A big Fortune 500 business is adding some lift to the region’s aviation industry.
But in a break from recent tradition, it’s completely unrelated to the growing 787 Dreamliner campus in North Charleston, though Boeing Co. still can take a small measure of credit.
The deal involves a Goose Creek manufacturer that’s taking a lead role in a growing venture for its owner.
Textron Inc. is a global player in the aircraft, defense, industrial and finance markets. Its holdings include names like Bell Helicopter, Cessna, Beechcraft and Hawker. Other businesses in the portfolio are E-Z-Go, the big golf-cart manufacturer, and Dixie Chopper, which bills itself as “the world’s fastest lawnmower.”
Locally, Textron makes aircraft flight and maintenance simulators in Crowfield Corporate Center through one of its subsidiaries, formerly part of AAI Corp.
Last week, the Providence, R.I.-based conglomerate announced a new corporate identity for its Berkeley County unit after combining it with two recently acquired companies: Mechtronix Inc. of Montreal and Opinicus Corp of Lutz, Fla.
The new name is TRU Simulation + Training Inc. The business is expected to generate annual revenue of more than $100 million.
But more importantly, this new three-headed subsidiary will be run from South Carolina. CEO James Takats recently moved to the Lowcountry from Florida. He said he reports directly to Textron’s chairman and chief executive officer.
“We are a real focused growth area for Textron, and one that Textron is really interested in,” Takats said last week.
TRU is targeting the commercial and military aviation markets.
The defense side of the aircraft simulator business is what lured Maryland-based AAI to expand to South Carolina more than 16 years ago. It began local operations in Summerville in 1997 with 25 employees and a single contract for C-17 work at the Air Force base – there’s the first Boeing tie-in.
The business grew, and the company bought its existing Alliance Drive factory from Corning Inc. in 2005. Textron acquired AAI’s parent two years later.
The newly recast TRU Simulation + Training now has about 225 employees in the Charleston region, and it’s aiming to expand, Takats said. The first step was to switch the merged businesses to a single computerized backbone, he said. It took about three months.
“It was all about getting everybody connected together,” Takats said. “Now, we’re integrating the companies from the standpoint of working together and getting the engineering to work together on projects in order to do a lot more.”
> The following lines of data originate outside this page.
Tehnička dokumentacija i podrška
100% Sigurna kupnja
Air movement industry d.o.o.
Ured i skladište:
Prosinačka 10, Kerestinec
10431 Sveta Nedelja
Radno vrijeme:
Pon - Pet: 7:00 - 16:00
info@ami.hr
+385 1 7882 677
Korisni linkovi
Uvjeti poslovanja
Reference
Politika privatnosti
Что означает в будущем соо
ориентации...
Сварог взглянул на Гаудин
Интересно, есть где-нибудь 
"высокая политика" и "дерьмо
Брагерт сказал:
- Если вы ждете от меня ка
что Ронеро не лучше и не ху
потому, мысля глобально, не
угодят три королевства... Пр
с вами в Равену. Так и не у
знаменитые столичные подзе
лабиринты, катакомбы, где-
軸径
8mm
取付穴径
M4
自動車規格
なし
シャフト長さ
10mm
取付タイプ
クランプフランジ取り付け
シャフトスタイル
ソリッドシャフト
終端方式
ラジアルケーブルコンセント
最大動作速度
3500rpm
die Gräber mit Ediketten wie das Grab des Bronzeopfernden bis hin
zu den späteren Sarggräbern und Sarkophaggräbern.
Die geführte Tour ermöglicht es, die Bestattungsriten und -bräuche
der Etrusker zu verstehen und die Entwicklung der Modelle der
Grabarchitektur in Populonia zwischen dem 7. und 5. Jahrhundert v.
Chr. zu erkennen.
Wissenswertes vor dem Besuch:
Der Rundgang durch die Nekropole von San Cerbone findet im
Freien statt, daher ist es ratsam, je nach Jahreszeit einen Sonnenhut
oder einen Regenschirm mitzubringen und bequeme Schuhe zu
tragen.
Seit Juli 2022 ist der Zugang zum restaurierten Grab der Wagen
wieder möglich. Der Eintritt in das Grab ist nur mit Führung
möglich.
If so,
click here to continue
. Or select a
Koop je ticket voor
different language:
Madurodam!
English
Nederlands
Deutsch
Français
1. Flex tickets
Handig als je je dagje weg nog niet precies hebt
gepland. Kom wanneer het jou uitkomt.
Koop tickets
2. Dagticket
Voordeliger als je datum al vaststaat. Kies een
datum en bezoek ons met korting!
Textron added the Canada and Florida businesses to the Goose Creek unit to balance out the defense and private-sector work.
“If you look at military budgets, they’ve been shrinking, although I have to say that part of that’s been good for the simulator business because simulators are a cost-cutting measure,” Takats said.
But the sweet spot clearly is in the rapidly expanding commercial aircraft market, another nod to Boeing, as well as to Airbus.
“The aviation travel market is growing,” Takats said. “We have record sales of aircraft. About $192 billion were ordered in one day at the Dubai Air Show. It’s a crazy number.”
Those kind of numbers ought to help companies like TRU land more orders for their realistic cockpit mockups. A projected worldwide pilot shortage, especially in Asia, also is likely to fuel demand for the high-tech training devices.
“It’s a very, very healthy business,” Takats said. “It’s growing. Some areas are growing faster than others. Emerging markets are growing more rapidly than the U.S., though the U.S. is growing as well actually. There’s just a lot of opportunity.”
It certainly doesn’t hurt to have the Boeing South Carolina campus nearby, But Takats insisted that didn’t factor at all into Textron’s decision to base TRU Simulation + Training at the Crowfield location. The reasoning was more practical.
“It had to do with an existing facility that Textron owned,” Takats said.
It didn’t hurt that “Charleston is a beautiful city,” he added.
“It’s very attractive to bring people to and grow the business as well,” he said.